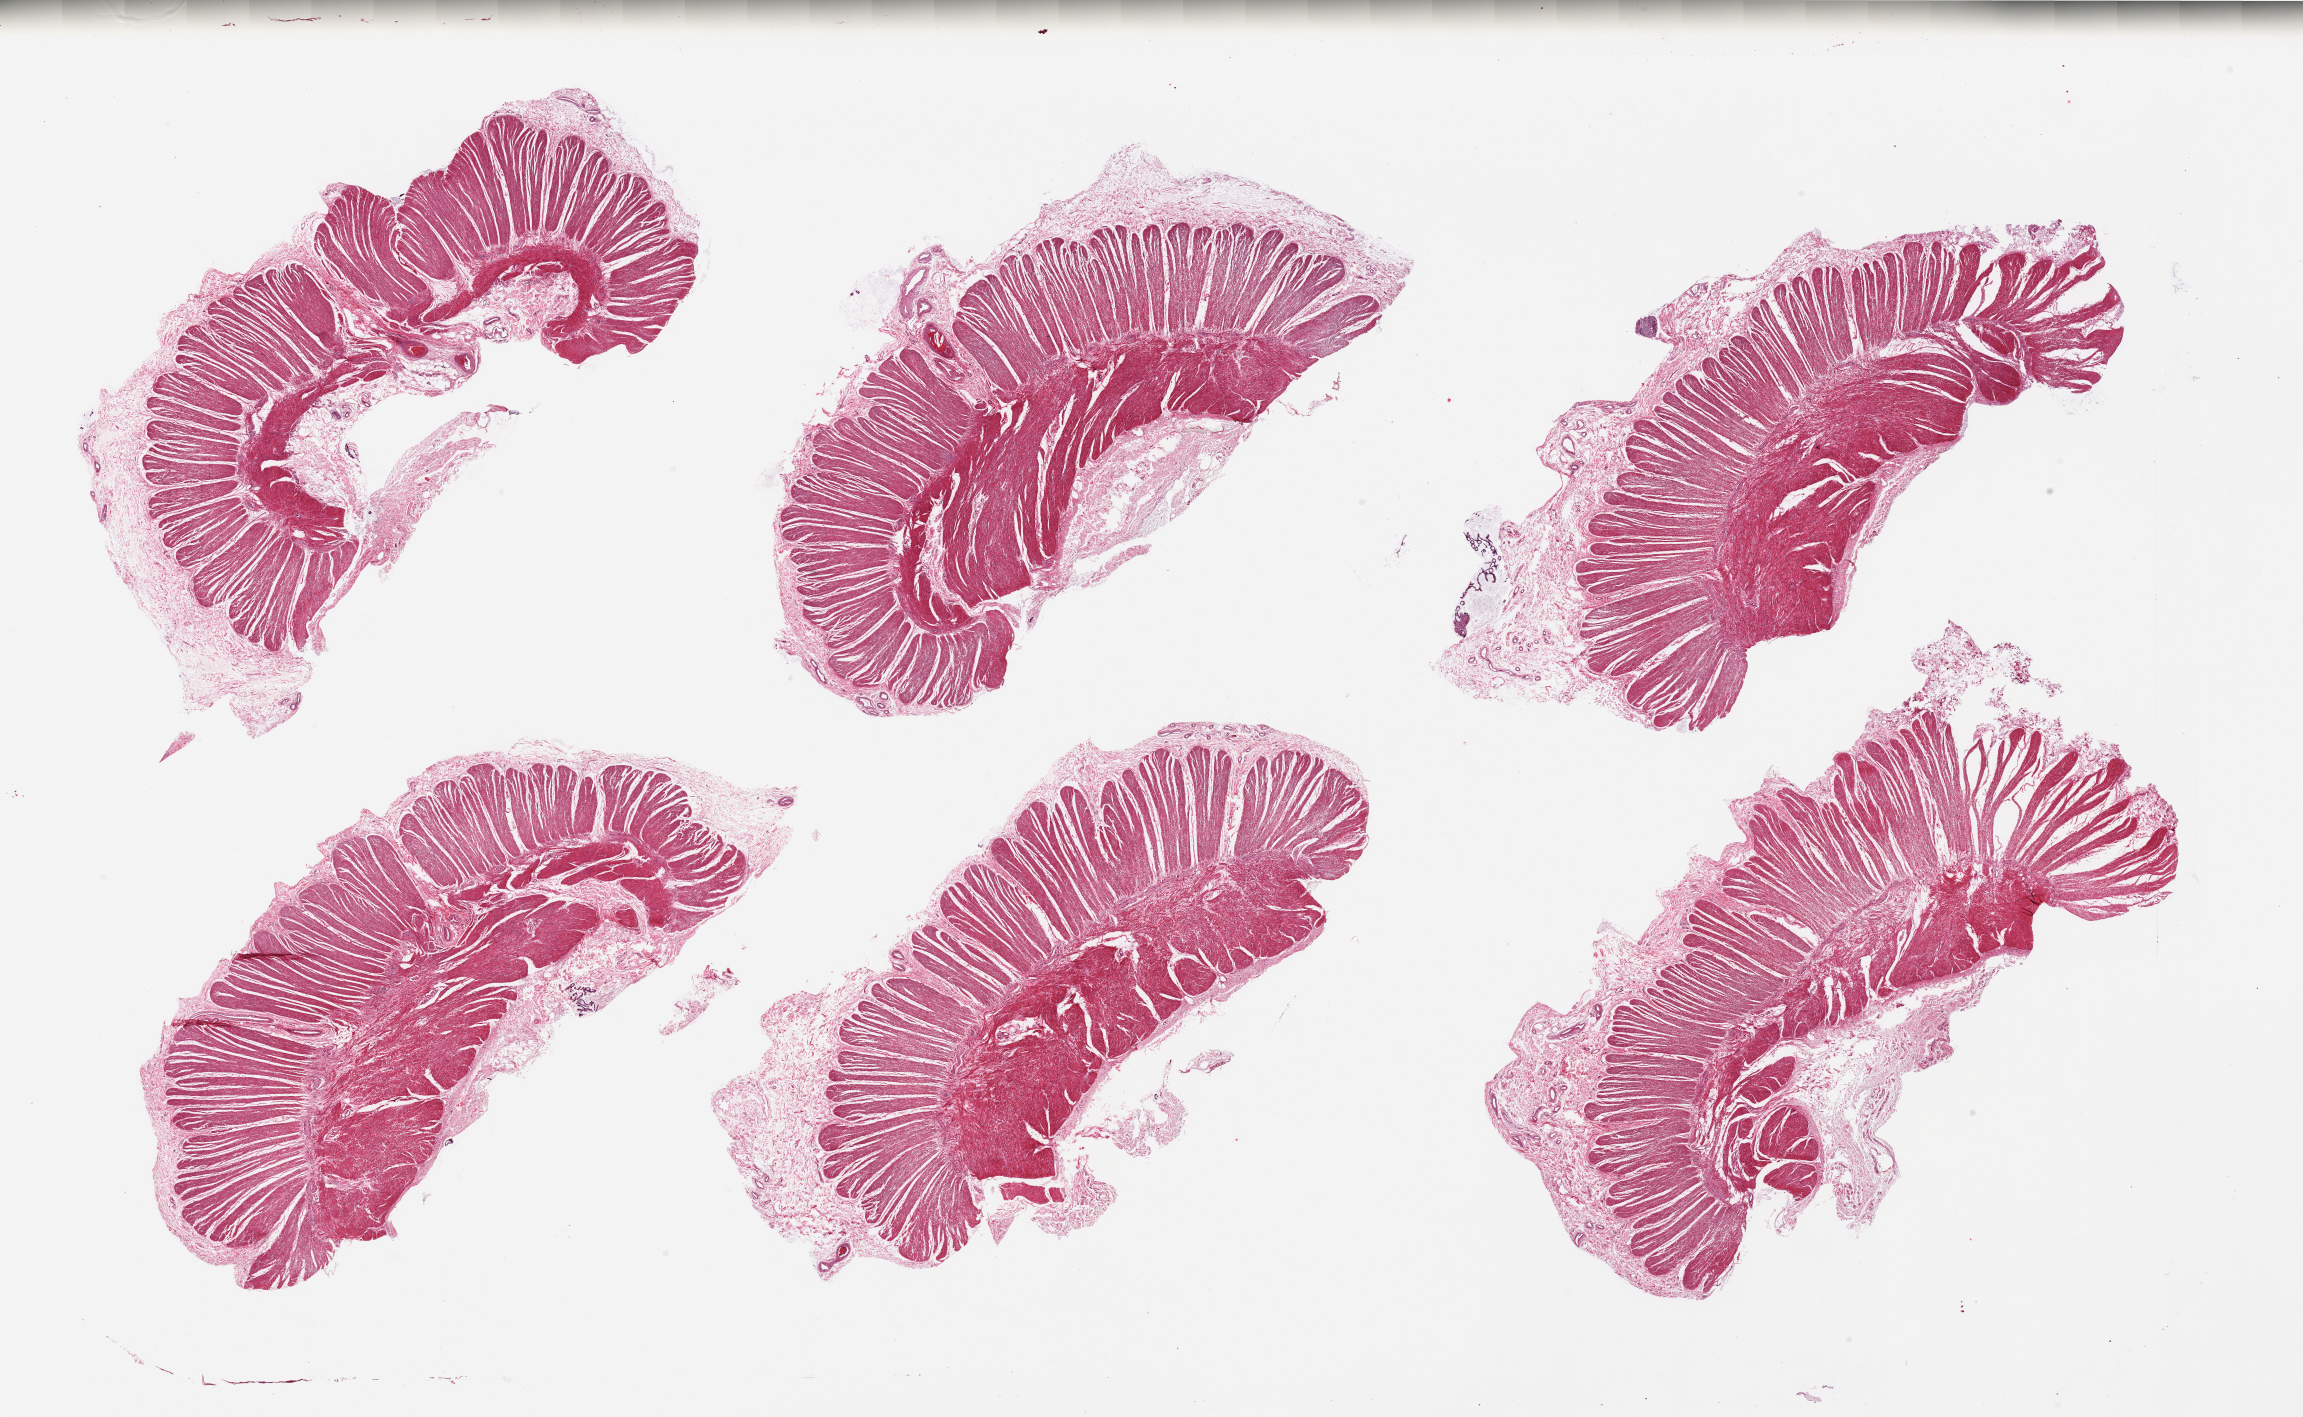
Digitized haematoxylin and eosin-stained section, shown as a low-resolution overview of the whole scanned area (about 36.4 x 22.4 mm, slide scanned at 20x), PAXgene-fixed paraffin-embedded (PFPE) section, sampled site (target tissue): sigmoid colon, tissue donor sample.
Pathologist's review note for this sample: 6 pieces, adherent fat/serosal nubbins up to ~2mm.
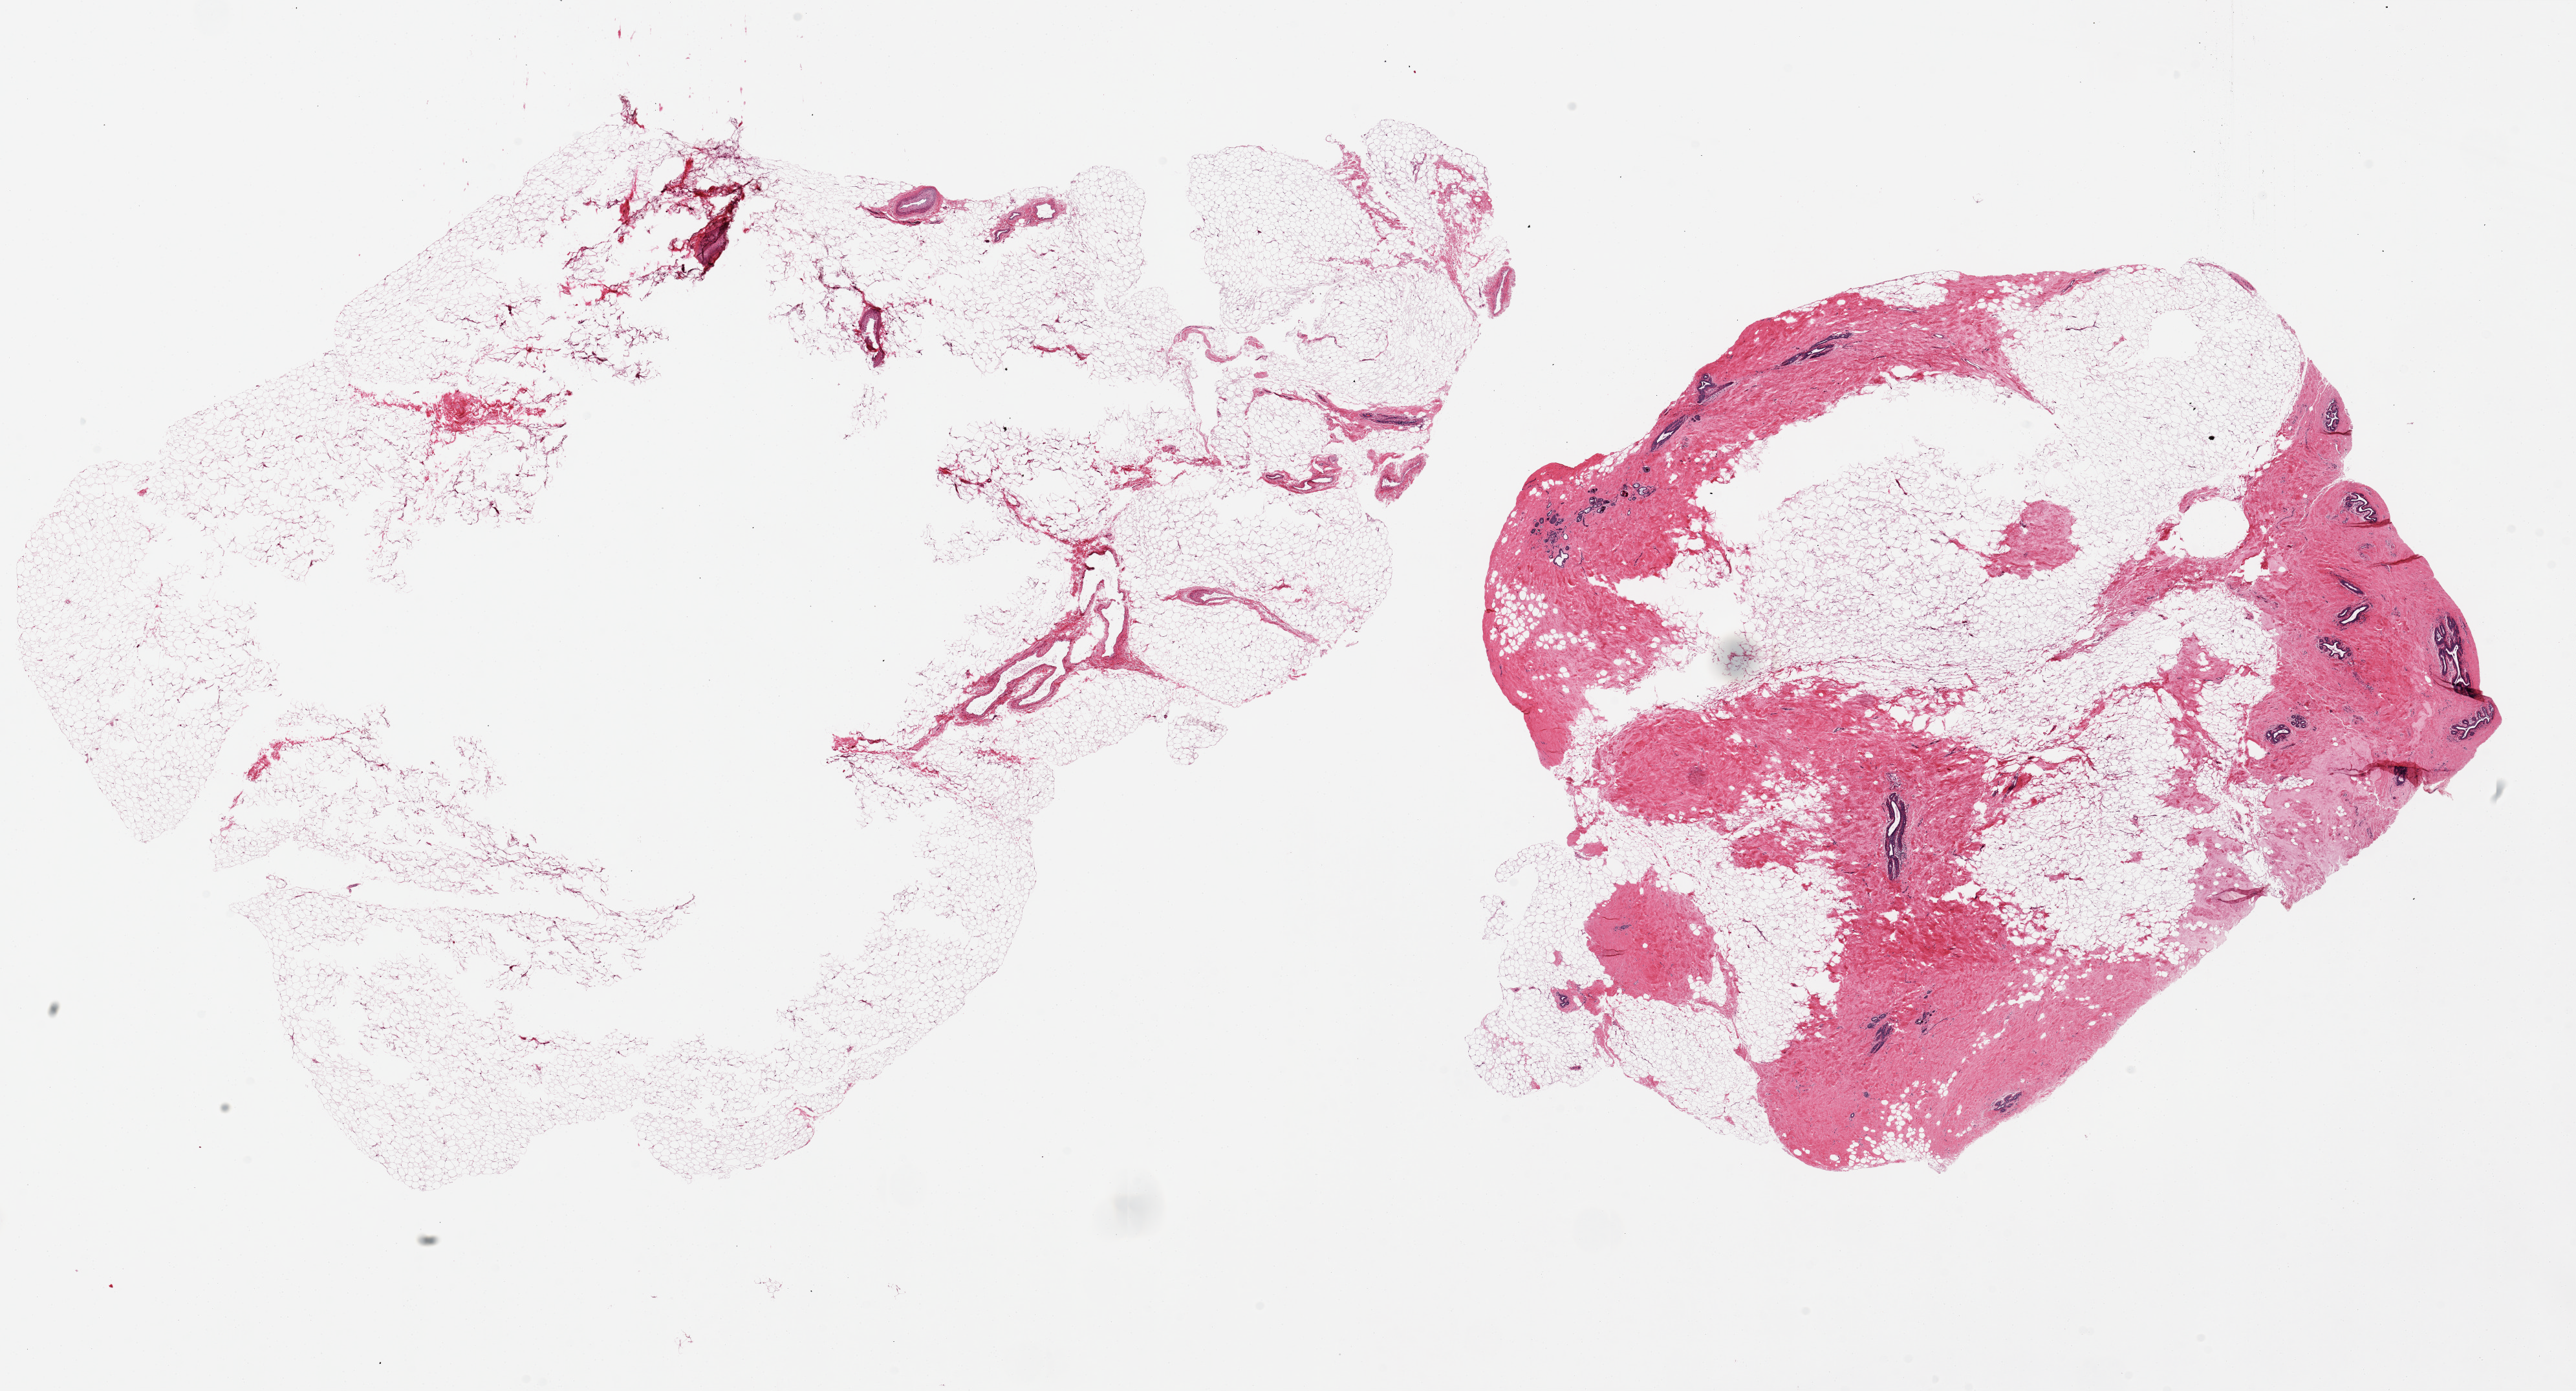
Digitized H&E-stained section — low-resolution overview of the scanned area, about 31.5 x 17.0 mm. PAXgene-fixed paraffin-embedded (PFPE) section. Sampled site (target tissue): breast. Donor tissue sample. Donor: female.
Reviewer comment on this tissue sample: 2 pieces, 18x11 & 14x10mm; ~20% with gynecomastoid ductal/stromal hyperplasia.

──────────

What this task involves: Would you write out the data exactly, with no pictures in the copy?

Your response:
Digitized haematoxylin and eosin-stained section, shown as a low-resolution overview of the whole scanned area (about 36.4 x 22.4 mm, slide scanned at 20x), PAXgene-fixed paraffin-embedded (PFPE) section, sampled site (target tissue): sigmoid colon, tissue donor sample.
Pathologist's review note for this sample: 6 pieces, adherent fat/serosal nubbins up to ~2mm.
Digitized H&E-stained section — low-resolution overview of the scanned area, about 31.5 x 17.0 mm. PAXgene-fixed paraffin-embedded (PFPE) section. Sampled site (target tissue): breast. Donor tissue sample. Donor: female.
Reviewer comment on this tissue sample: 2 pieces, 18x11 & 14x10mm; ~20% with gynecomastoid ductal/stromal hyperplasia.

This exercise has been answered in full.